-- Excerpt provided --

--------

Intellectual property scholars have increasingly recognized that IP is only one of many legal tools for incentivizing innovation. In addition to facilitating transfers from consumers to innovators through a “shadow tax” on IP-protected goods, the U.S. government also directly rewards innovators with public funds through R&D tax incentives, innovation prizes, and—most significantly—well over $100 billion per year in direct federal and state R&D support. This direct public science funding, which primarily goes to grants and national laboratories, has long been viewed as important to U.S. economic growth. But federal R&D spending has been declining and is the subject of an increasingly partisan divide, making this a key moment to ask: What is the public’s return on this investment?
In an outstanding empirical analysis, corresponding author Danielle Li at MIT Sloan and her three coauthors—Pierre Azoulay at Sloan, Joshua Graff Zivin at UC San Diego Economics and Public Policy, and Bhaven Sampat at Columbia Public Health (collectively, “AGL&S”)—have tackled this question for grant funding by the U.S. National Institutes of Health (NIH). With a budget of over $30 billion per year for biomedical research, the NIH is the single largest research funder in the world. But assessing the causal impact of this investment is difficult, even when focusing only on its effect on private-sector patents. How can one measure information flows in fields full of serendipity and spillovers? Are grants merely correlated with private-sector advances? Does public funding “crowd out” private investment? AGL&S’s empirical design makes progress on each of these issues, and they conclude that each $10 million in NIH funding in fact generates 2.7 additional private-sector patents.

--------

-- Entries provided --

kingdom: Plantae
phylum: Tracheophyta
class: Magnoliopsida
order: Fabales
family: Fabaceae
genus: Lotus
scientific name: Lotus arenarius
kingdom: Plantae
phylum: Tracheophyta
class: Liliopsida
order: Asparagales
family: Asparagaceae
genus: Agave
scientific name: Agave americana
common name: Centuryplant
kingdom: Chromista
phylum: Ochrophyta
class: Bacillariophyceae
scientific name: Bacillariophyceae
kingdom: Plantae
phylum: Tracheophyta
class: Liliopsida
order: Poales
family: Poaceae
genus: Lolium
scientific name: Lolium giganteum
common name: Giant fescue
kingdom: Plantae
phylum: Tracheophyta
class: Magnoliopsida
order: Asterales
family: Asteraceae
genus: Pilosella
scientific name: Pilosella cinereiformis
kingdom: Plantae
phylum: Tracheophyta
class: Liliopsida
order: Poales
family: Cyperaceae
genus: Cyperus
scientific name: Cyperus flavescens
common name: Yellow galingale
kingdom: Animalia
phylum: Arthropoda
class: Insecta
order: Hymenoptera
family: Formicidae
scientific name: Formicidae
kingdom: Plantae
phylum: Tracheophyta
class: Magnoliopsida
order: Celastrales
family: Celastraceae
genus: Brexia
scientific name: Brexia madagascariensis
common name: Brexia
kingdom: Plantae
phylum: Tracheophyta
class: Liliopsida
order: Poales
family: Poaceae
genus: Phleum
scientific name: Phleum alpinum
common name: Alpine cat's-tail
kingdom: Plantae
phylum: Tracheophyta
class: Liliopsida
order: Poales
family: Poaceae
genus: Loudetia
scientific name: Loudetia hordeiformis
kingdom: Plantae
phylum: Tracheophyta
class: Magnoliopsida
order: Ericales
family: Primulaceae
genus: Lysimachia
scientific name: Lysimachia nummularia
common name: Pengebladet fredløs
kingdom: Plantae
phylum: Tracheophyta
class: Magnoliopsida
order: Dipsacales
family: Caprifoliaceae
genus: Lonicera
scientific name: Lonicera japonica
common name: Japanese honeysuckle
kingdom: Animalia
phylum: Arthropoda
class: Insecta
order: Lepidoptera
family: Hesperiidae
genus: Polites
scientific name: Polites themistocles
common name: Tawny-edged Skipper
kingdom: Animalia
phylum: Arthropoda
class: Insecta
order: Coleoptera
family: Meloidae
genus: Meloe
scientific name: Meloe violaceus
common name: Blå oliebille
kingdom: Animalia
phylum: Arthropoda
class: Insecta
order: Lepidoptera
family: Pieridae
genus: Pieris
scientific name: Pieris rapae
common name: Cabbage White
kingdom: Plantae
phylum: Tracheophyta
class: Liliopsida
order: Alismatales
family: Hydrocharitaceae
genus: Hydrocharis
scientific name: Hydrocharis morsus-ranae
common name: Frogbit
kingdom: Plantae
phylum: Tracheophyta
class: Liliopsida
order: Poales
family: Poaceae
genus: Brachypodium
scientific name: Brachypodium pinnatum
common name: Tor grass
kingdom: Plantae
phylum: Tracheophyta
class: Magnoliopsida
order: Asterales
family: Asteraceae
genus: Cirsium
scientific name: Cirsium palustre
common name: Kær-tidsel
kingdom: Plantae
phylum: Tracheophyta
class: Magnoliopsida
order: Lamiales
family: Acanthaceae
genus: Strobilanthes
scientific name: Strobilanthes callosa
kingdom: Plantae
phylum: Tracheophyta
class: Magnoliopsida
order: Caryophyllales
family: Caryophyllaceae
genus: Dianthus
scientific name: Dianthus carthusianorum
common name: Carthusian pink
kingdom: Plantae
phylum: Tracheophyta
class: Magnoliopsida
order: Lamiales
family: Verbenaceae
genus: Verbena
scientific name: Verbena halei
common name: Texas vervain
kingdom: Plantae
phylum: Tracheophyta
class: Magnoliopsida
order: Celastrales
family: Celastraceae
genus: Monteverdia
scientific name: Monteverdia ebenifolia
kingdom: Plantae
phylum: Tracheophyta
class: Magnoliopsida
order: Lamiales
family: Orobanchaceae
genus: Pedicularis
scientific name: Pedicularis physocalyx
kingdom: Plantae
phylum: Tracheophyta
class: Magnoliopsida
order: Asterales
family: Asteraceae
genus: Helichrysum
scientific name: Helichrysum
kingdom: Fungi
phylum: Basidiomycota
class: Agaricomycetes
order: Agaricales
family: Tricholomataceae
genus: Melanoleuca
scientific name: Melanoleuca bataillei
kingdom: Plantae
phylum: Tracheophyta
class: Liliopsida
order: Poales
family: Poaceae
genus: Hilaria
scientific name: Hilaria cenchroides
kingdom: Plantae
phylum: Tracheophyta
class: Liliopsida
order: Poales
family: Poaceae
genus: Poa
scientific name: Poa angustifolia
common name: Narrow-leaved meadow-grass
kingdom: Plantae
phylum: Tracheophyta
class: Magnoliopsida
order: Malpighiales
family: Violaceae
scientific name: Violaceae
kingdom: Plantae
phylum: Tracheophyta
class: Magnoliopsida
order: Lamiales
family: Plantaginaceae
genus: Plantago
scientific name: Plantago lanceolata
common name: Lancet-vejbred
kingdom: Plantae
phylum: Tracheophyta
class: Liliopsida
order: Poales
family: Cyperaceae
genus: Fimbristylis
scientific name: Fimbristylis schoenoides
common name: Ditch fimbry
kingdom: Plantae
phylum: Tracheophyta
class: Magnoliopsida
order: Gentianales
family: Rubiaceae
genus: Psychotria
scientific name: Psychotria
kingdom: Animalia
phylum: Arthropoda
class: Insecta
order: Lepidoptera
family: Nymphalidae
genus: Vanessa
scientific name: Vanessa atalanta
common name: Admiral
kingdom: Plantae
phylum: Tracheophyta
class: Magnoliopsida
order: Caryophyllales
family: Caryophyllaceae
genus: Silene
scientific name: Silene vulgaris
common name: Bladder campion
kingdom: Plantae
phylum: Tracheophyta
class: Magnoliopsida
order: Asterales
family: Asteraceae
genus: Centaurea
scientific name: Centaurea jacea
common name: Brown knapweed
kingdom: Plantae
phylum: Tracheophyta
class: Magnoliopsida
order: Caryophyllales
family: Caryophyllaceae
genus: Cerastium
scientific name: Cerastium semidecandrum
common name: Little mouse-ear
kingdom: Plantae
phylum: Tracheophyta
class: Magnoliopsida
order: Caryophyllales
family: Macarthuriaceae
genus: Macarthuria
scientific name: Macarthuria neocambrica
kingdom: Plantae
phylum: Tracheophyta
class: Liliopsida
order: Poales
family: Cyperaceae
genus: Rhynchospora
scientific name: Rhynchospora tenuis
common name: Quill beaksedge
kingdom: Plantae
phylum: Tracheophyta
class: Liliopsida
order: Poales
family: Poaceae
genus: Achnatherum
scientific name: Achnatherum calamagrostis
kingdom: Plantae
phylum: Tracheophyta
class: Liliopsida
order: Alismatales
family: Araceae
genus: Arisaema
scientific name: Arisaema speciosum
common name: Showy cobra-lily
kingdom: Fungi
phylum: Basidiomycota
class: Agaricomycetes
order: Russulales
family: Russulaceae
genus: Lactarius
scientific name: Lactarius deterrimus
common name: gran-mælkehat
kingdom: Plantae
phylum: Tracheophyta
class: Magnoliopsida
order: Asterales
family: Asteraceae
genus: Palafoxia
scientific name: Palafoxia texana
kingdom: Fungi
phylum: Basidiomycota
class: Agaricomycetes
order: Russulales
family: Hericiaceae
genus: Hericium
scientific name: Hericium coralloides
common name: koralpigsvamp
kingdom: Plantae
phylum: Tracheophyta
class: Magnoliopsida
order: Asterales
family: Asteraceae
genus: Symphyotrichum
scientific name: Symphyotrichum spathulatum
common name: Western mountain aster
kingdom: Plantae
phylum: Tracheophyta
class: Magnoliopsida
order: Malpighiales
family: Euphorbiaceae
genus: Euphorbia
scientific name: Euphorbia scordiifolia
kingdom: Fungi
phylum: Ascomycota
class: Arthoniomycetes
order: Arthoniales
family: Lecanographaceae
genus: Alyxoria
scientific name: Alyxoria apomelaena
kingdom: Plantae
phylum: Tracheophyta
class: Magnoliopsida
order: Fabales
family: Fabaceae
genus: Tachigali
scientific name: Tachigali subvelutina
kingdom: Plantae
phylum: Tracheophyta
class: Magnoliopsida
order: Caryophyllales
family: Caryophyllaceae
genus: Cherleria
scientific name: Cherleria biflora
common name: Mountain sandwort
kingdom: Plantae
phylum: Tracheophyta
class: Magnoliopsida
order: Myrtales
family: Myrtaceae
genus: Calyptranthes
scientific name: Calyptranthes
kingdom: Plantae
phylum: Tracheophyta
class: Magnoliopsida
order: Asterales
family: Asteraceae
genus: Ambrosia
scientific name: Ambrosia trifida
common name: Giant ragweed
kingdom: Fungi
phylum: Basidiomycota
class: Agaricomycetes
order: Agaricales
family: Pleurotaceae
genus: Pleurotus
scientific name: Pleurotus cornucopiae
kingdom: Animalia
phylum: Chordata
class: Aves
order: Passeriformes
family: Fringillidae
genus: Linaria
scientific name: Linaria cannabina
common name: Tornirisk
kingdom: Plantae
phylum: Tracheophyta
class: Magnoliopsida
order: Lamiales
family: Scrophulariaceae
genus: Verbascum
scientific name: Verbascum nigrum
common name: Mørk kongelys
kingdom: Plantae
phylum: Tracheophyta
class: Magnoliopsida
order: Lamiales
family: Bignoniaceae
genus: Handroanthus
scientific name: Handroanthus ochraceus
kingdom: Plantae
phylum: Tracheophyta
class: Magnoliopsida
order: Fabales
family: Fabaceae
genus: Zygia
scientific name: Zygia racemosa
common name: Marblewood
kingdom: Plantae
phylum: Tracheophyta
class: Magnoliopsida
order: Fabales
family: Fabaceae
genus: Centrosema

--------

-- What this exercise asks --
1) Summarize the passage on public R&D funding in two sentences.
2) Condense the paragraph of the passage on public R&D funding that begins "In an outstanding empirical analysis" into a short bulleted list that keeps its main facts.
3) Write the next paragraph of the passage on public R&D funding, starting after its last sentence.

-- Results in order --
1) Besides intellectual property, the U.S. government rewards innovators directly with tax incentives, prizes, and over $100 billion a year in federal and state R&D support, but federal R&D spending is falling and increasingly partisan, which raises the question of what the public gets back. A study by Danielle Li and three coauthors takes up this question for NIH grant funding and concludes that each $10 million in NIH funding produces 2.7 additional private-sector patents.

2)
- Danielle Li (MIT Sloan), with Pierre Azoulay (Sloan), Joshua Graff Zivin (UC San Diego), and Bhaven Sampat (Columbia), studied the return on NIH grant funding.
- The NIH spends over $30 billion a year on biomedical research and is the largest research funder in the world.
- Measuring the causal impact of this spending is hard. Information flows are hard to trace, grants may only be correlated with private advances, and public money may crowd out private investment.
- The authors' design makes progress on each problem. They find that every $10 million in NIH funding yields 2.7 additional private-sector patents.

3)
Prior work has studied outcomes in specific areas of NIH grant funding (which misses advances in different fields) or citations to university patents (which misses grant-funded academic results that are not patented). Instead, AGL&S look to publications resulting from these grants, and then to patents that cite these publications, which have been shown in a validation against survey results to be a better measure of the influence of public sector research than patent-to-patent citations. Out of the 153,076 NIH grants funded between 1980 and 2005, about 40% led to a publication cited by a patent; and out of the 232,276 private-sector life-science patents issued by the USPTO between 1980 and 2012, about 40% directly cited an NIH-funded publication.
A second empirical challenge is that public funding may target the most promising research areas, so increased grant funding might simply be correlated with increased patenting in that area rather than causing it. AGL&S take on this problem in two ways. First, they classify grants by disease (e.g., cancer), scientific approach (e.g., cell signaling), and time (e.g., 1990), allowing them to include fixed effects to account for these potential sources of endogeneity in funding. Second, they find effectively random variation in funding at the disease/science/time level based on grant applications whose review scores were just above or just below the NIH’s funding cutoffs, and they use the “windfall” funding received by a disease/science/time above the cutoffs as an instrument for total funding. Under both approaches, they find that additional funding increases the number of patents that cite NIH-funded publications.
The third challenge noted above is that grant-funded research might crowd out private-sector funding, such that the increase in private-sector follow-on patenting is accompanied by a decrease in patents that do not rely on NIH-funded results. To be clear, substitution of patents with grants is not necessarily problematic from an economic perspective: both are costly, and neither is optimal in all circumstances. But AGL&S show that grant funding spurs rather than substitutes for private-sector R&D. To study this effect, they use a separate dataset of patents that cite publications related to NIH-funded publications (using a keyword-based similarity measure). If NIH funding merely crowded out private research, the authors argue that one would not expect the award of an NIH grant to increase the number of patents in a research area, but instead, they find an increase here as well.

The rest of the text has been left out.